Atemlos stand das junge Mädchen einen Augenblick, blitzschnell kreuzten sich die Gedanken hinter ihrer Stirn. Würde das Kind erschrecken, wenn sie näher trat? »Barmherziger Gott, hilf mir!« flüsterte sie.

Über ihr starres Gesicht glitt plötzlich ein Lächeln, mit raschem Griff hatte sie ihr Armband abgenommen und drehte es spielend und lockend hin und her, während sie einen Schritt vorwärts tat, und noch einen und noch einen. Jetzt erfaßte sie das lange Kleidchen, ein schwacher Schrei entrang sich – der kleine Körper schlug rückwärts, aber kraftvoll griff die zweite Hand nach, und im nächsten Augenblick kniete sie auf dem Teppich, das zu Tode erschreckte Kind im Schoß. Die zitternden Knie hatten ihr den Dienst versagt, halb ohnmächtig sank ihr Kopf gegen den Pfeiler eines Spiegeltisches, während ihre blauen, großen Augen wie erloschen aus dem kreideweißen Antlitz blickten.

Es kniete jemand neben ihr, genau so erschreckt, so blaß, so zitternd.

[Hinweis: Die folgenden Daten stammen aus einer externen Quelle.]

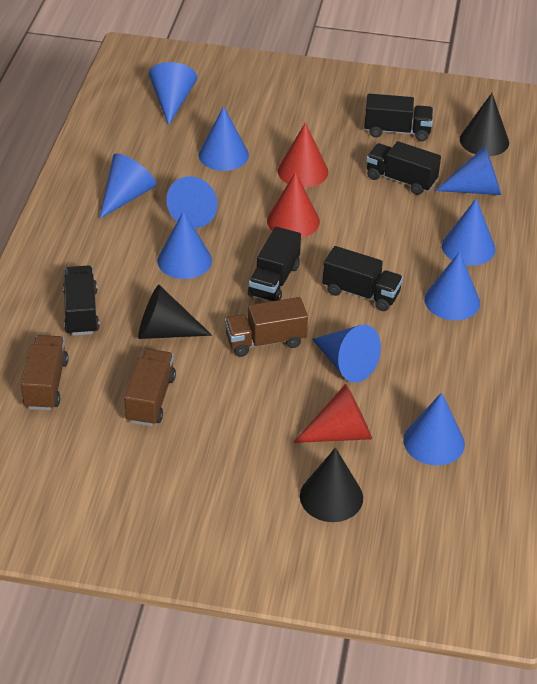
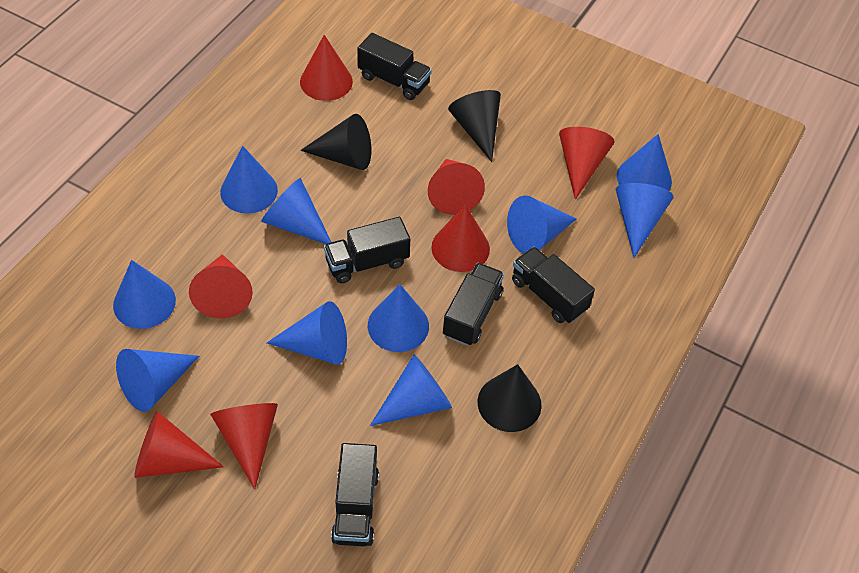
brown truck: [21,335,69,410] [124,349,176,426] [225,297,308,357] = 3 -> none = 0
red cone: [267,172,320,238] [278,123,328,188] [293,384,372,443] = 3 -> [134,411,224,478] [189,254,253,319] [210,403,278,489] [300,35,353,101] [428,159,485,215] [431,204,490,272] [559,127,615,200] = 7

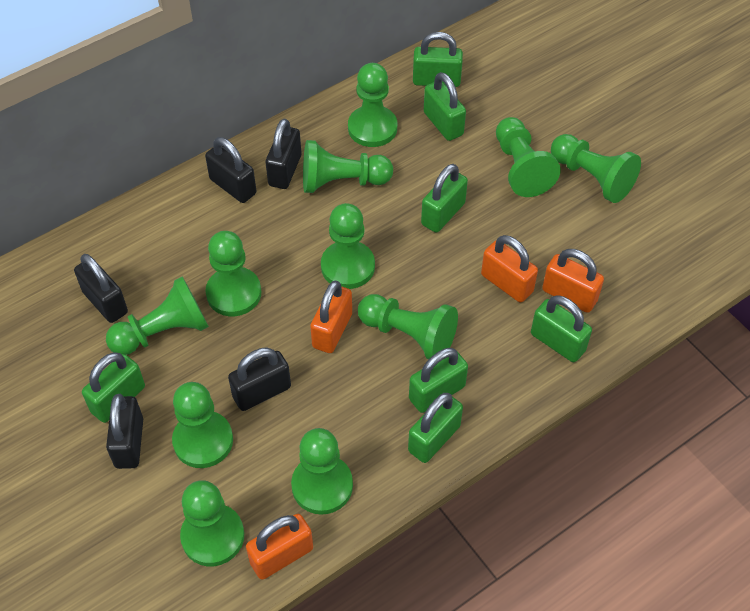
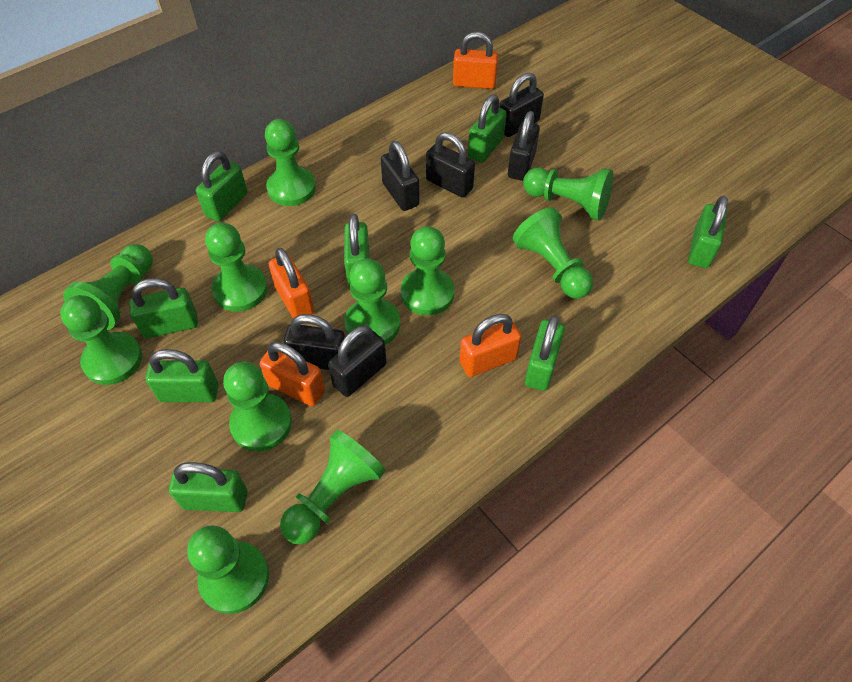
black padlock: [74,254,128,323] [106,394,143,469] [205,137,256,203] [228,347,291,411] [265,119,302,189] = 5 -> [283,314,345,370] [328,326,387,397] [381,141,420,211] [426,132,475,198] [499,73,544,137] [508,111,540,181] = 6
green padlock: [82,352,145,423] [408,393,463,463] [409,348,468,413] [413,32,463,87] [421,164,468,233] [424,72,466,141] [531,295,592,362] = 7 -> [129,278,198,338] [146,349,219,402] [169,462,247,512] [196,151,248,221] [344,214,370,286] [468,95,507,163] [525,315,565,391] [688,196,728,268] = 8

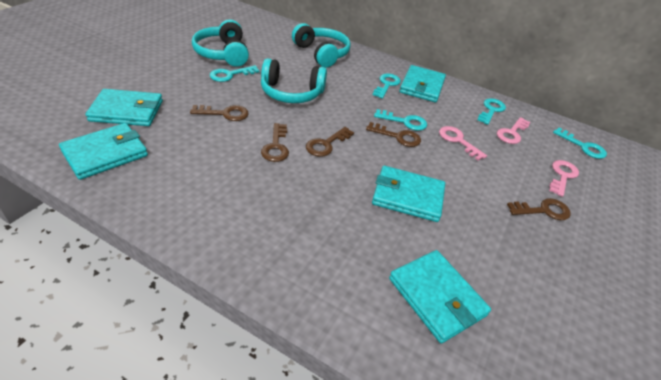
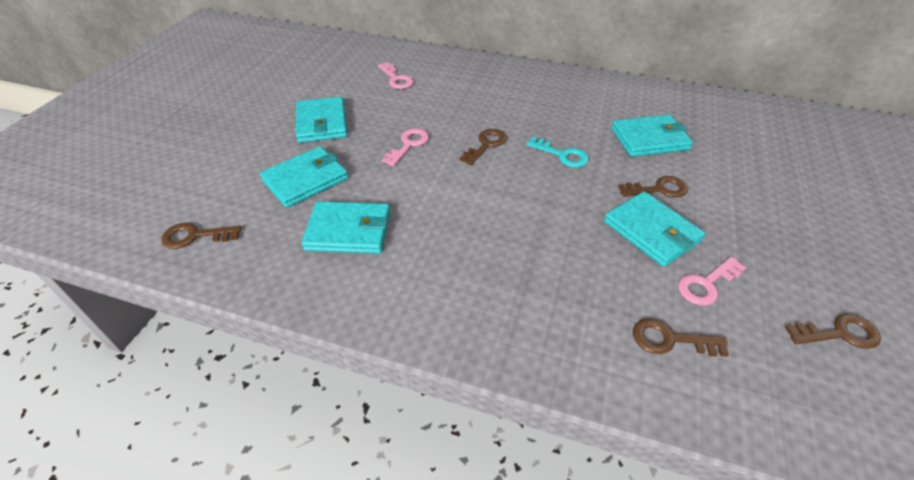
turquoise headphones: [192,19,249,67] [261,58,327,103] [292,23,351,68] = 3 -> none = 0
turquoise key: [210,65,260,82] [373,74,401,99] [374,109,427,131] [478,98,506,125] [553,128,607,159] = 5 -> [526,136,589,168] = 1

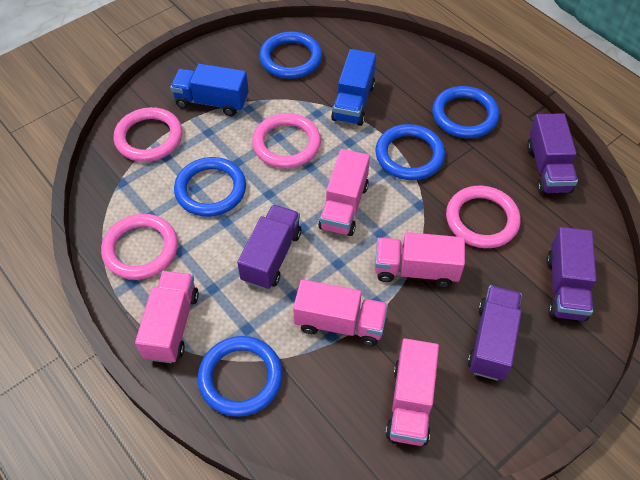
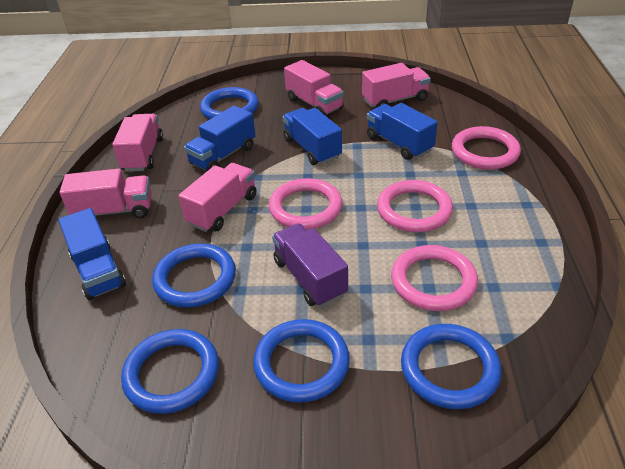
blue truck: [170,64,249,116] [331,49,376,126] = 2 -> [58,208,126,300] [184,106,256,171] [283,108,342,165] [367,103,438,160] = 4
purple truck: [237,205,301,290] [468,285,522,381] [527,113,578,194] [546,227,597,321] = 4 -> [272,223,348,307] = 1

Zwei heiße Lippen preßten sich auf ihre Hände und auf des Kindes Gesichtchen.

»Lothar!« murmelte sie und strebte zitternd empor.

Er nahm ihr das Kind vom Schoß, trug es ins Bettchen und trat dann zu ihr, die hochaufgerichtet dort stand und nun mit schnellen Schritten an ihm vorüberstrebte.

»Klaudine!« scholl es bebend, und seine Gestalt vertrat ihr den Weg.

»Es war beinahe zu spät«, sagte sie und versuchte zu lächeln.

Er faßte ihre Hand und führte sie zu dem Bettchen. Die Kleine saß aufrecht darin und lachte. Er hob sie empor und hielt des Kindes Gesicht an die blasse Wange des Mädchens.